As the number of users grows for your data lakehouse (today’s popular term for your version of warehouse or data lake), there’s recognition that a more robust data quality process needs to be in place and centralized. The term ‘Data Ops’ is now prevalent and speaks to this data quality monitoring — ensuring values are as expected and within tolerance, data is received on time, and data issues are handled with a repeatable and auditable process. This is looked at from the perspective of the source providers. We expect monthly sales results to be in by business day 3 after month-end and if they aren’t, then someone’s going to investigate. If the trade type field has a new value, we’re going to check. Sometimes, you might hold downstream processes until these issues are resolved.

The Leap — Data as a Product

As you mature the data practice at an organization further, you realize that not only do you need to manage in the manner above, but you also want to manage for cost and assure different levels of service to different data consumers, who might be using the very same data. Some critical data flows might require that you hold up the data while others are ok for the data to get fixed but want to start using it for analytics with the potential for small issues.

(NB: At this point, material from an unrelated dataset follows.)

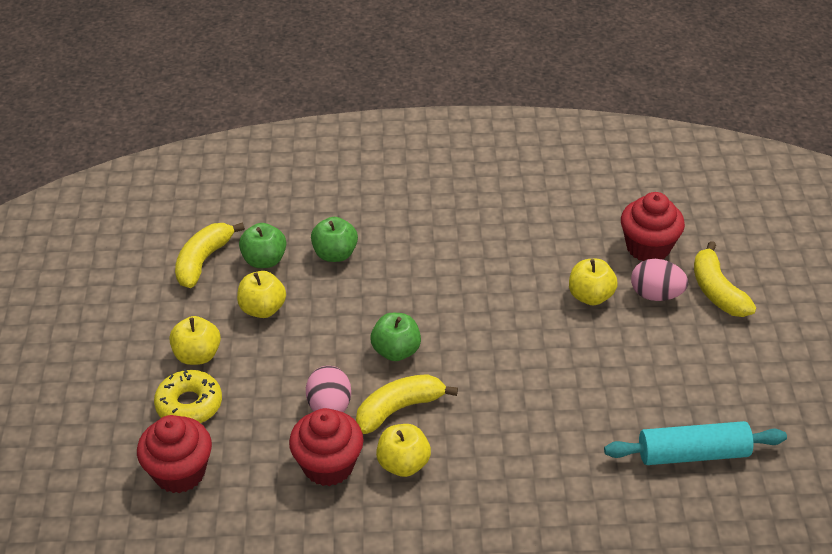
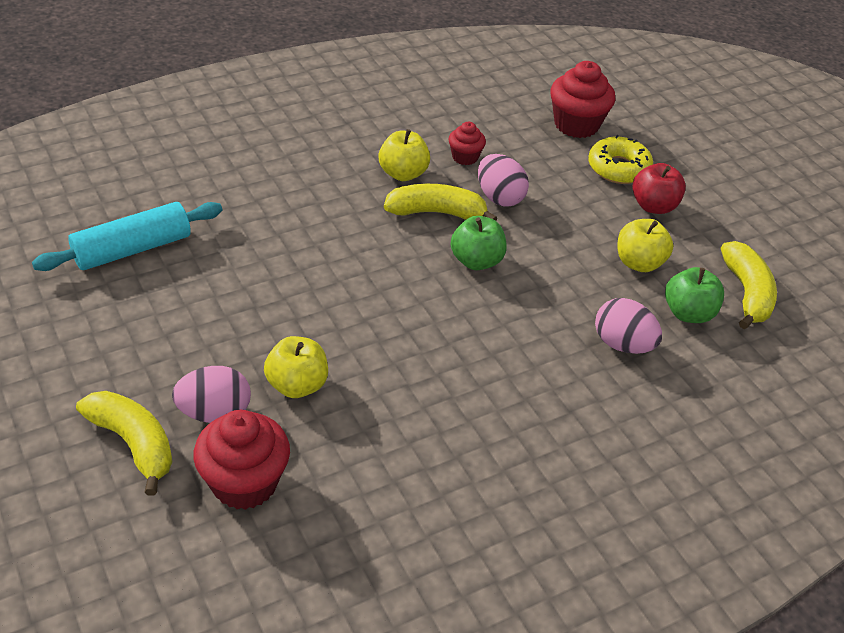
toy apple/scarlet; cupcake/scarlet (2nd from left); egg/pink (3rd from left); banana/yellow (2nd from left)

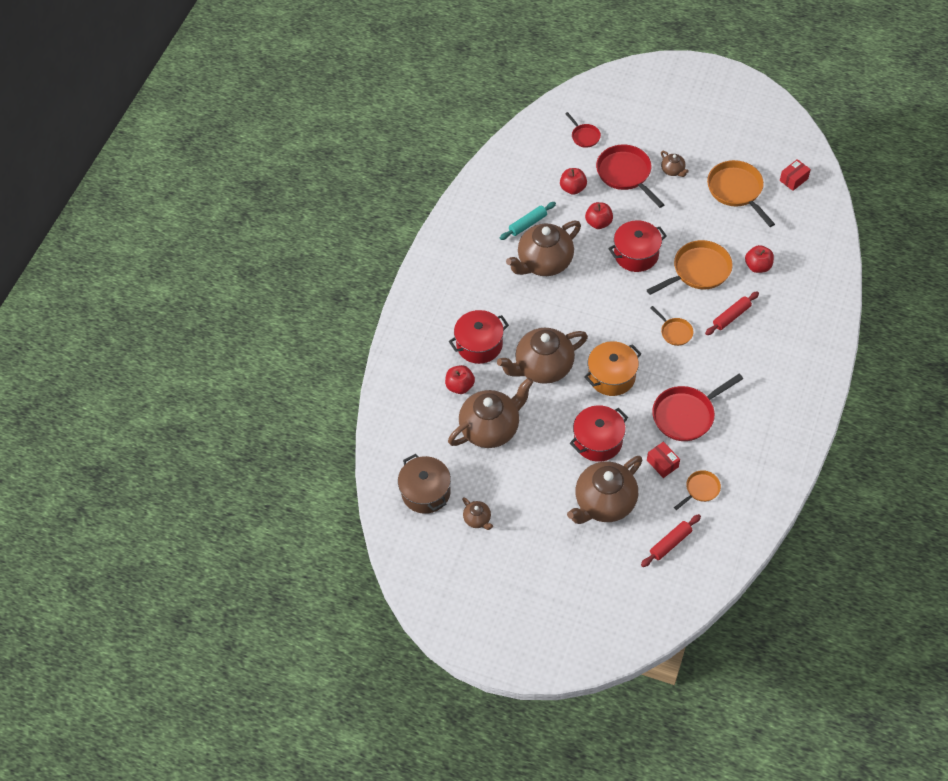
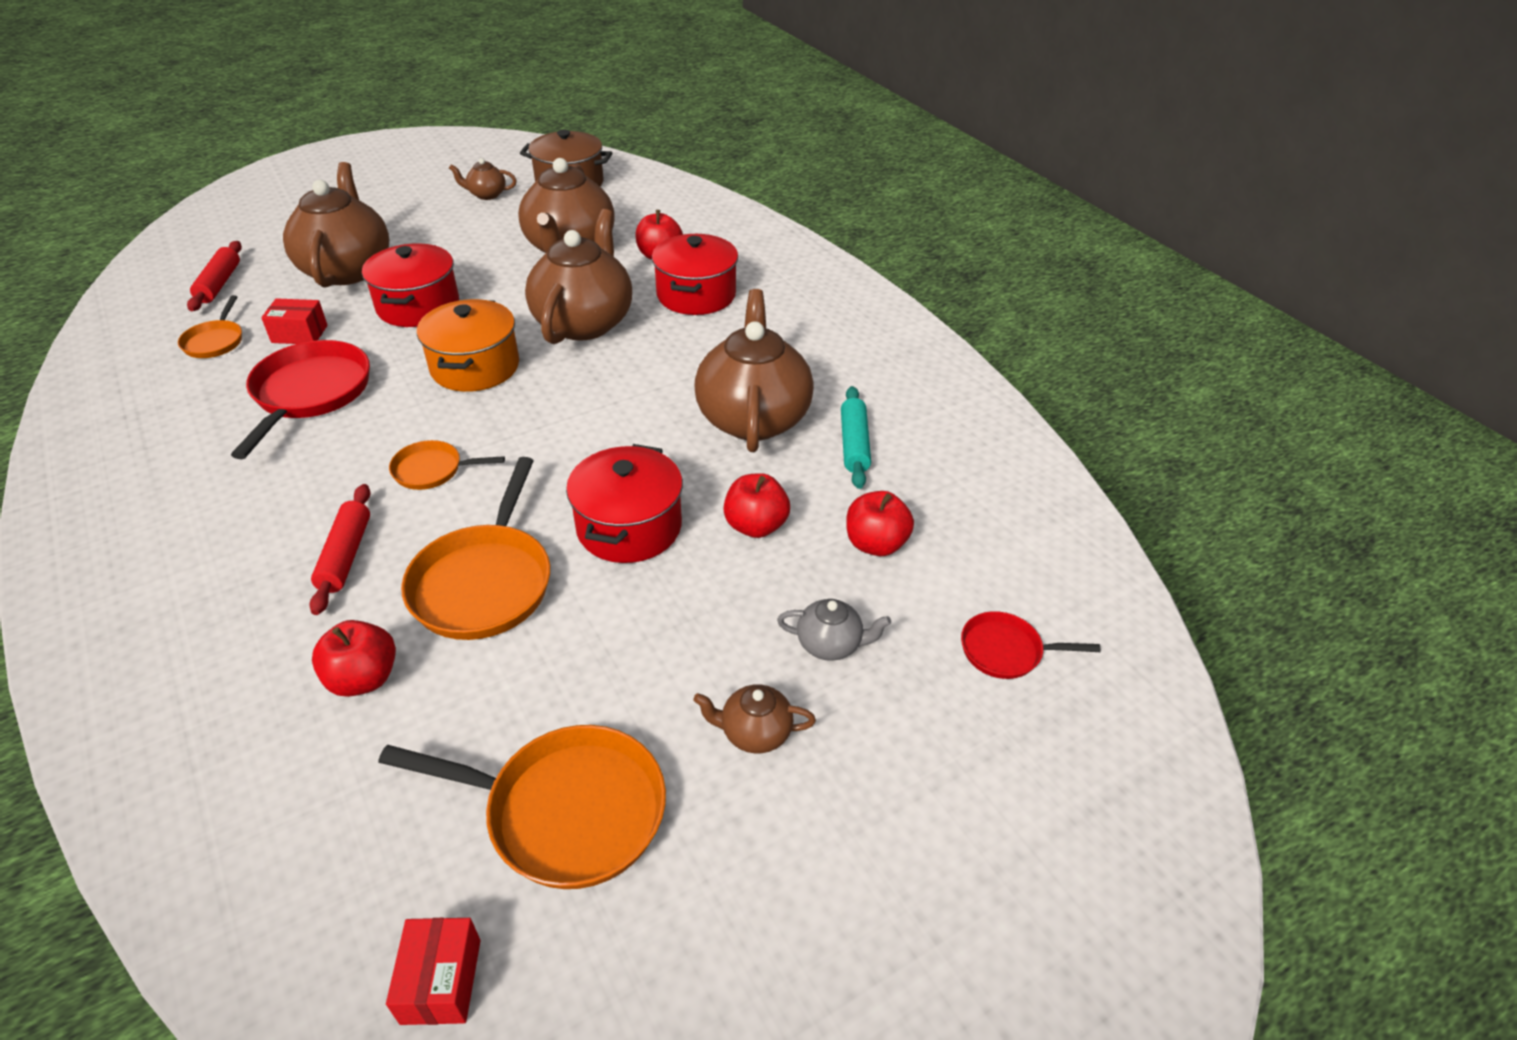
tea pot/grey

The shift that occurs is now you need to manage for data from a consumer’s perspective. The data organization is making a commitment to each consumer that they will get the data they need, timely and without issues. This requires that you grow your understanding to include both the data providers as well as the data consumers. The types of questions such a shift requires to be asked are… what products does X consumer need the data for? what fields are important? how is that data used in processing? how sensitive are they to a 10 minute delay or a 2 day delay? It allows you to prioritize issues. It also allows you to monitor for impacts of upcoming changes so you can either address or get the impacted consumer groups involved with discussions and testing.

The business value of a such a shift are that the data quality functions are now centralized and predictable. The hours or FTE counts baked into the operations of consumer groups can now be released or shifted to more value-added work. These cost efficiencies are somewhat hard to calculate either because the work on downstream consumers can be episodic, distributed, or kept hidden. It’s also not easy to release these costs, since they are likely a small component. However, these benefits are realized as other org changes allow for additional work shifts or allow the teams to absorb more changes.

Most importantly, as new needs come up, this group comes the go-to group to vet requirements and get to solutions faster. This data as a product group has a good understanding of end to end data flows and can call out impacts quickly. Others in the organization will gravitate to this model because it helps them be more successful while off-loading this work that was uncomfortable to perform, since they didn’t know the full complexity of the data. An example might be what product name to use in which context — do you use the 25 digit name or the 40 digit name or which product code to use when shipping a return label.

This group will be a combination of technical and business-oriented resources. It could be a partnership between a IT and a business group, or could sit in IT or the business, so long as the team has members with technical skills, some with an analytical mindset, some that are process-oriented, and still others that are business-minded.

Conclusion

No-one ever says data is easy. As you spend more time with it, some of these issues become more clearly understood. But they remain hard to explain to someone who hasn’t spent time with data. The best approach is to implement these steps incrementally, so people appreciate each step for the benefits it provides, and helps you gain credibility along this journey.